Comp Sci seniors champion Kapampangan preservation through Kulitan app launch
In an effort to further the use of the Kapampangan language and its Kulitan orthography, a group of fourth-year Bachelor of Science in Computer Science (BSCS) students will launch two Kulitan applications on Wednesday, February 14, 2024.
Erl Joshua Vergara, Winston Adam Lejarde, Angelica Marie Tanglao, and Arianne Dayle Yandan, collectively known as “Team Amanu,” who are behind the pioneer applications, explained that the said tools are their “effort[s] to revitalize the endangered traditional Kapampangan Script, Kulitan, through modern application development.”
The team’s Kulitan applications extend to the development of KulitanPad, which is a tool that allows users to write Kulitan scripts with its pad and keyboard features. Different from an existing Kulitan application online called “Learn Kulitan,” KulitanPad can produce shareable card images of the local script written by the user.
“The application also features ‘Card Creator’ mode, which is a means of exporting and sharing a created script through customizable digital card images,” said the team in an interview.
KulitanReader, the other application produced by Team Amanu, is also equally pioneering given its capacity to read and translate Kulitan scripts to their English alphabet counterparts—the first of its kind in the online space.
Aside from the mentioned, the two Kulitan applications will also be made available as website-based services, which the team describes as a move to “increase the accessibility and reach of the application to all web-supporting devices.”
In their preparation and development of the two applications, the BSCS students shared that they engaged in tedious but critical tasks of learning Kulitan and training their program—which, in the end, produced what is now a cutting-edge set of platforms for the orthography’s preservation.
“Each of us had [two] styles of kulitan characters to make. We then wrote each one of the Kulitan characters 500 times. The kulitan script has 40 characters, so each of us created 40,000 Kulitan characters to train our model,” they explained.
The two applications are part of the team’s thesis entitled “Amanu” – a bigger software that includes a Kapampangan dictionary and the Kulitan features above. Such efforts were continued as they saw the problem of decreasing Kapampangan speakers among young individuals.
“Almost every [Generation Z] Kapampangan’s first language is either English or [Filipino]. We have felt that with our application, we could be able to contribute to preserving our language by digitizing the language and script, which could be used to further use the language in technologies and advanced learning,” said Team Amanu.

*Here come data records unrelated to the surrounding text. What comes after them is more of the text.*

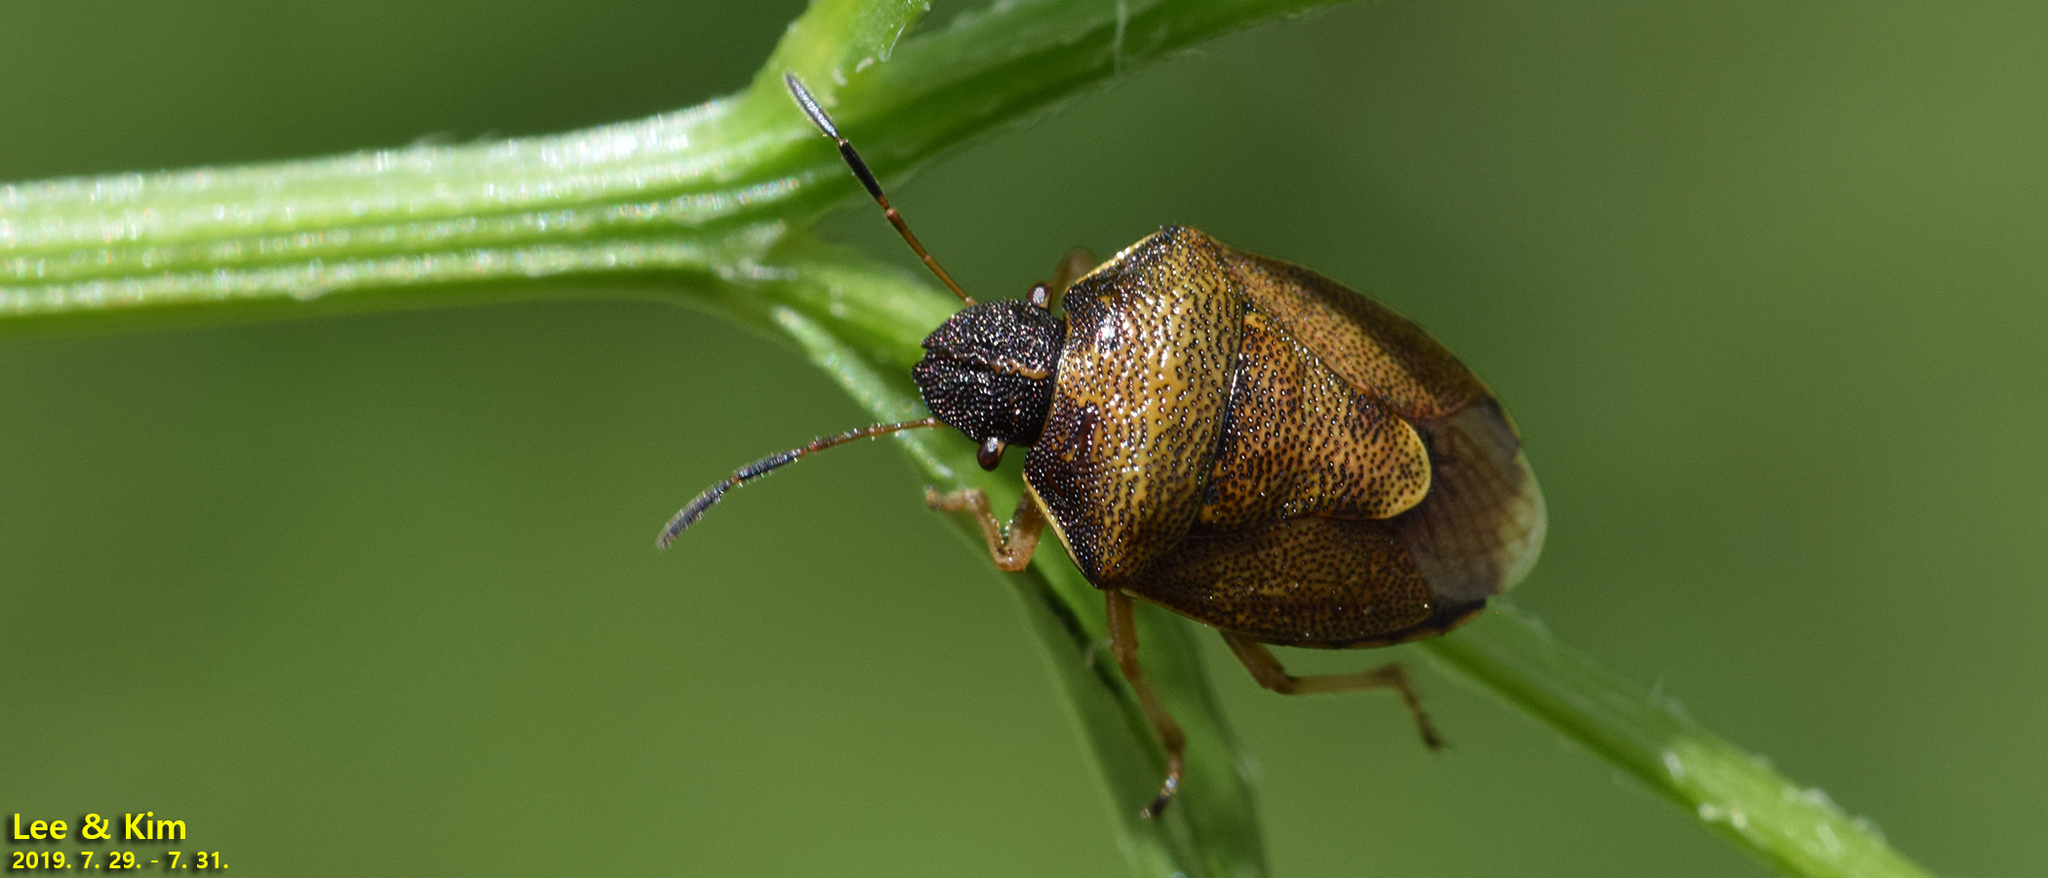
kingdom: Animalia
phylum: Arthropoda
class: Insecta
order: Hemiptera
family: Pentatomidae
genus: Rubiconia
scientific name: Rubiconia intermedia
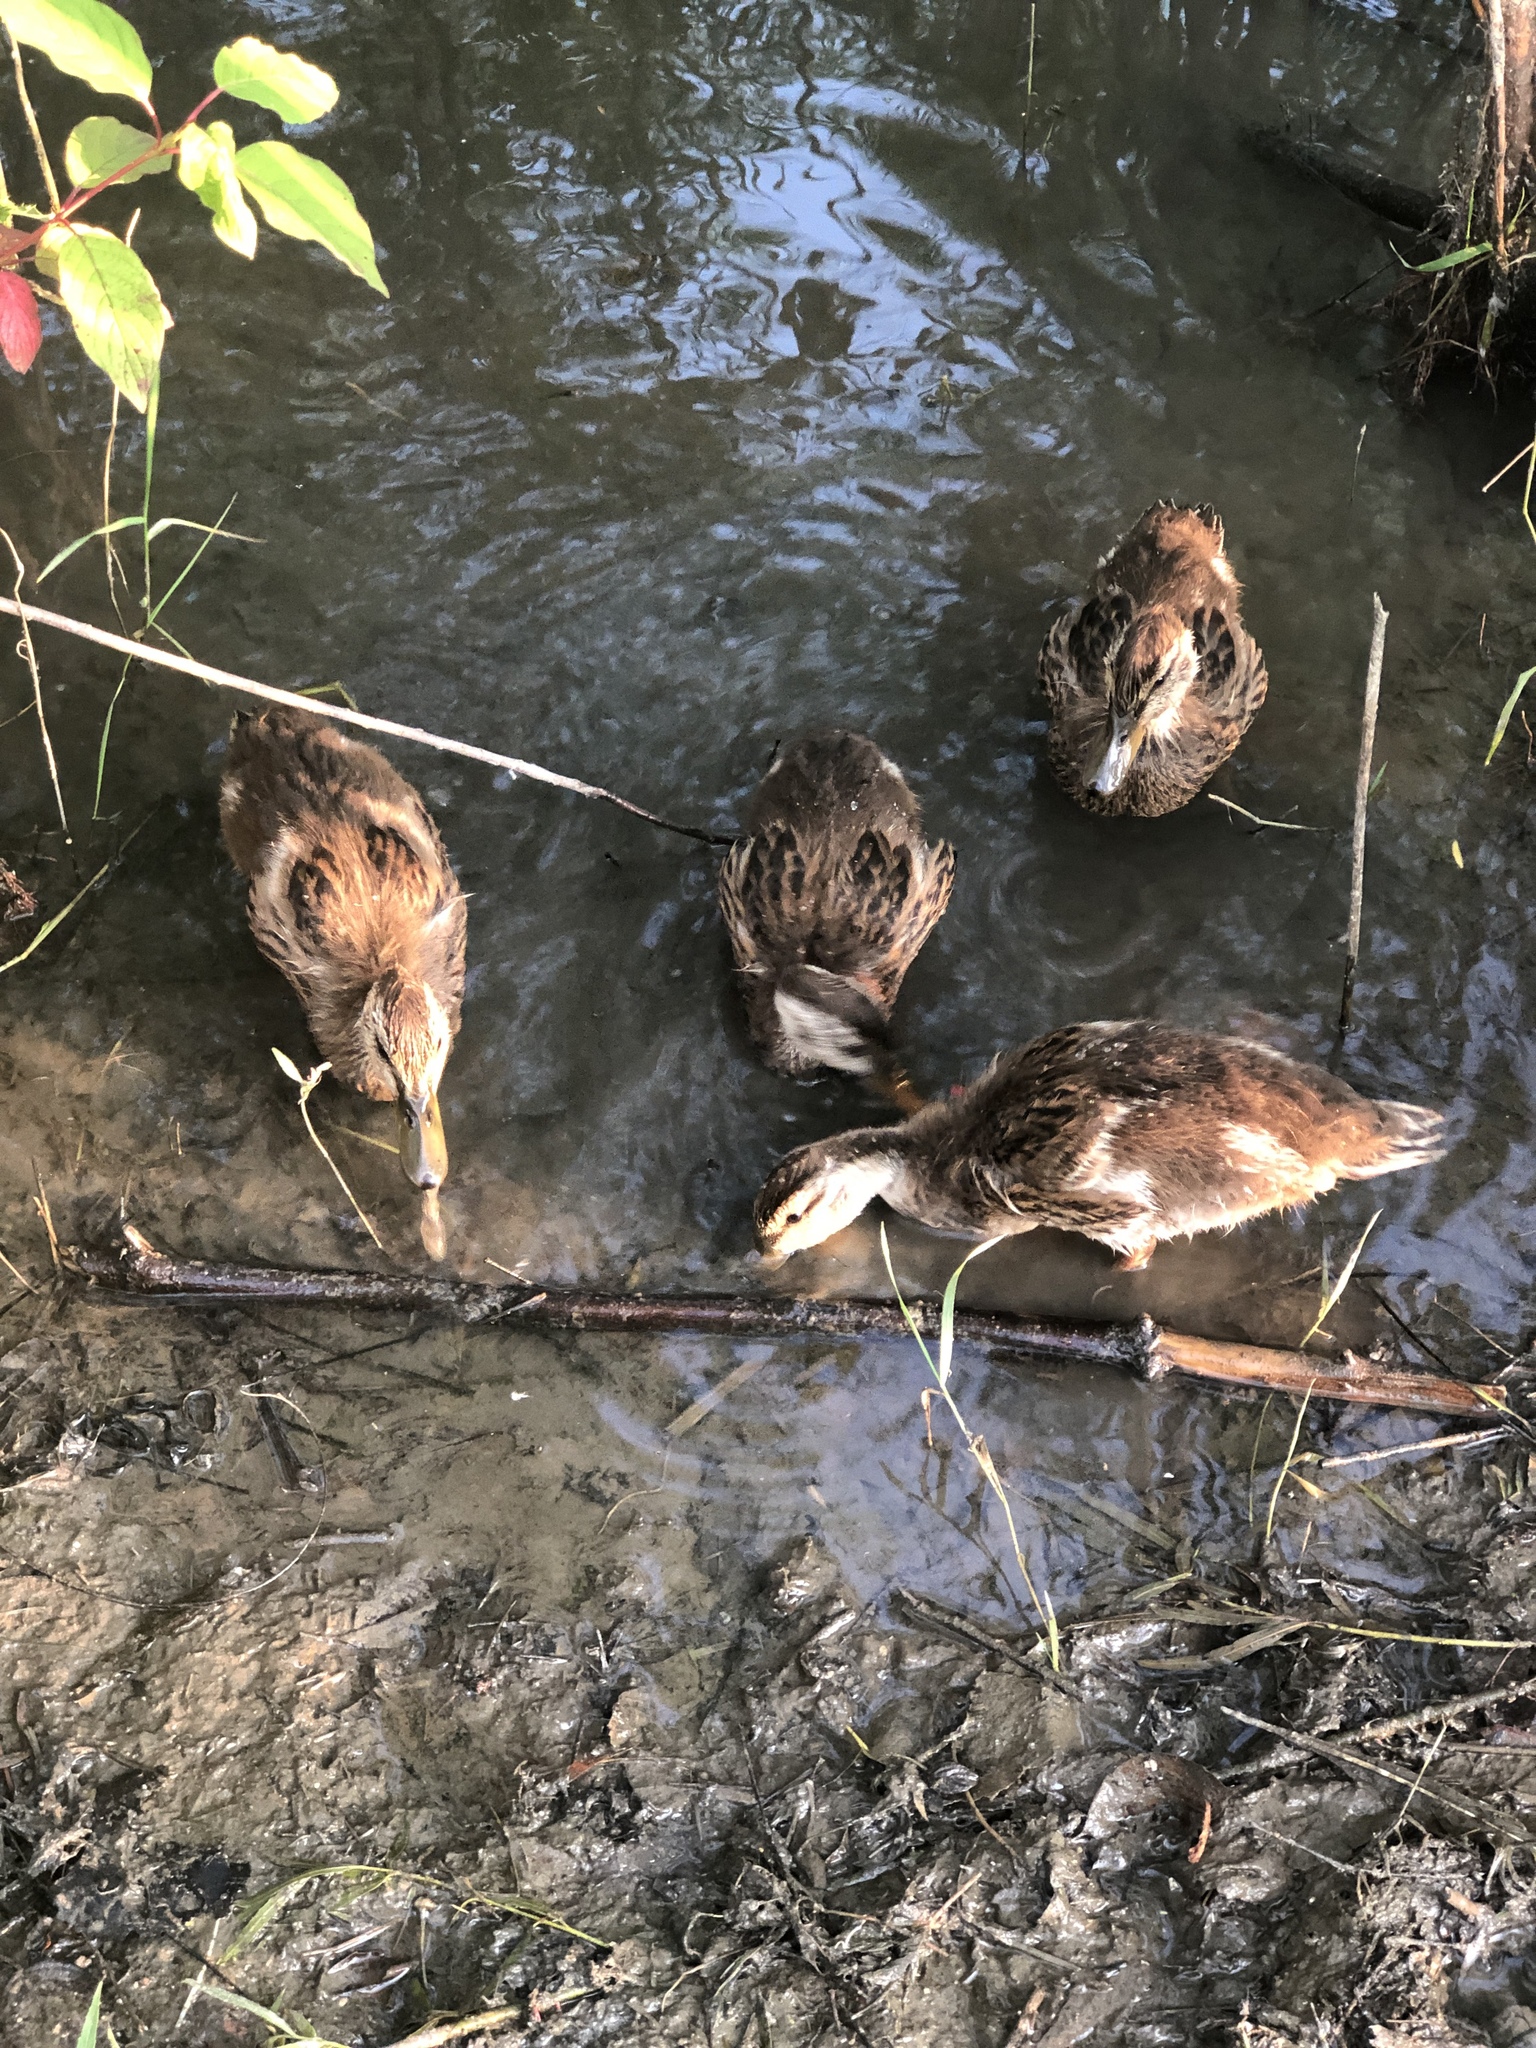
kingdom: Animalia
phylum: Chordata
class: Aves
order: Anseriformes
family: Anatidae
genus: Anas
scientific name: Anas platyrhynchos
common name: Mallard
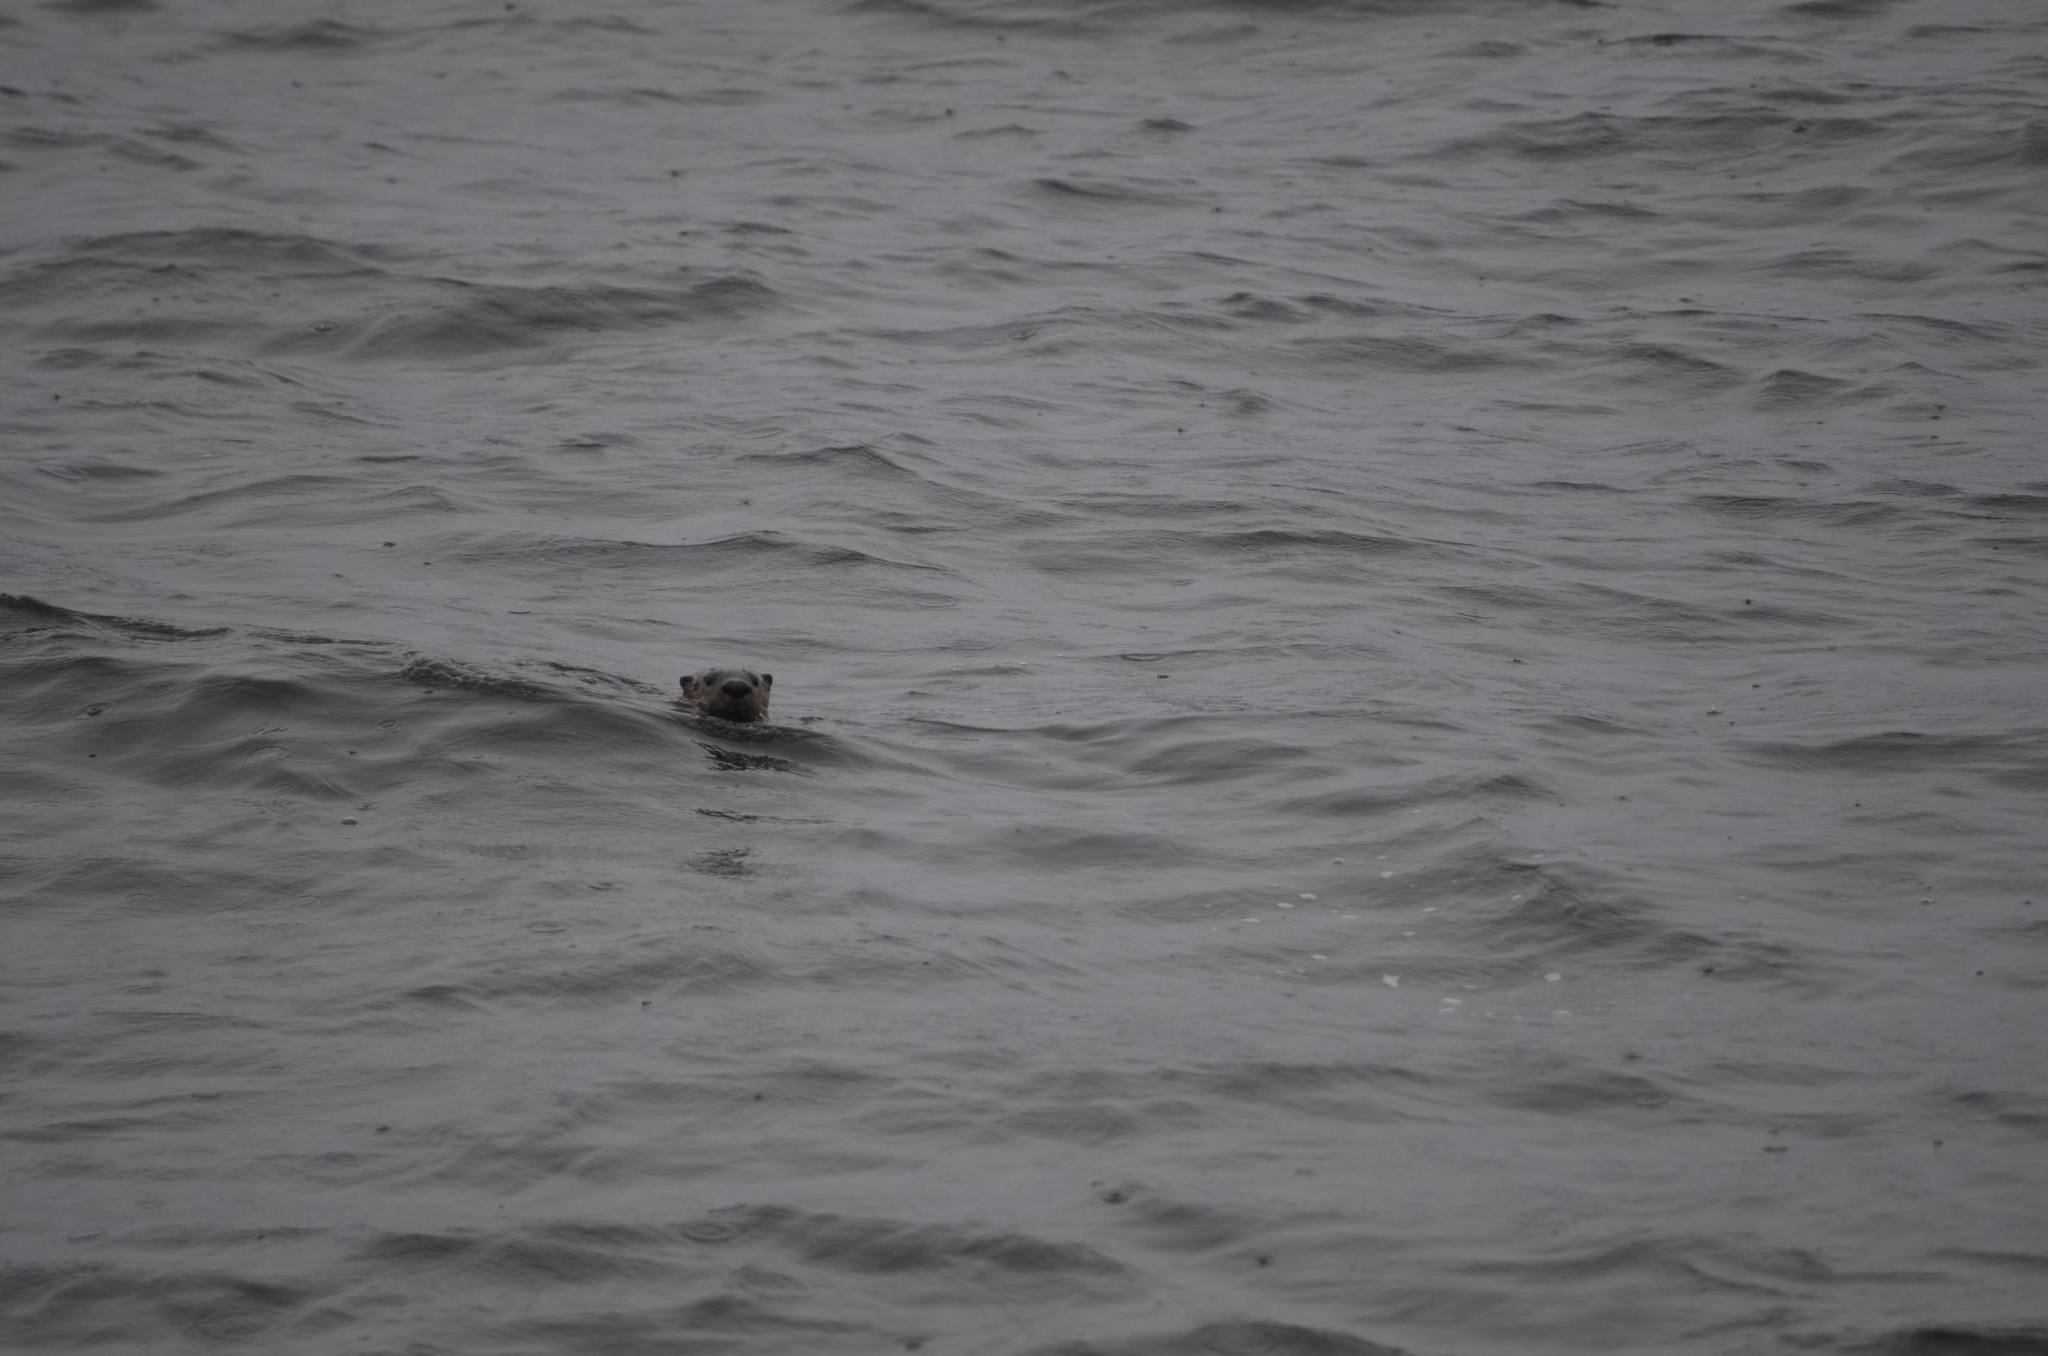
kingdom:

With this monumental feat, the team seeks to serve as a benchmark that future efforts to preserve the Kapampangan language may also take inspiration from.
“While this may be just a small step towards the preservation of our language and culture, may this effort start the integration of Kapampangan to modern technologies and be acknowledged as one of Philippines’ major languages that must be given attention,” Team Amanu delivered.
The Kulitan applications by Team Amanu will be launched on February 14, 2024, 3:30PM at the Holy Angel University’s Center for Kapampangan Studies (HAU-CKS). Admission will be open and free to the public.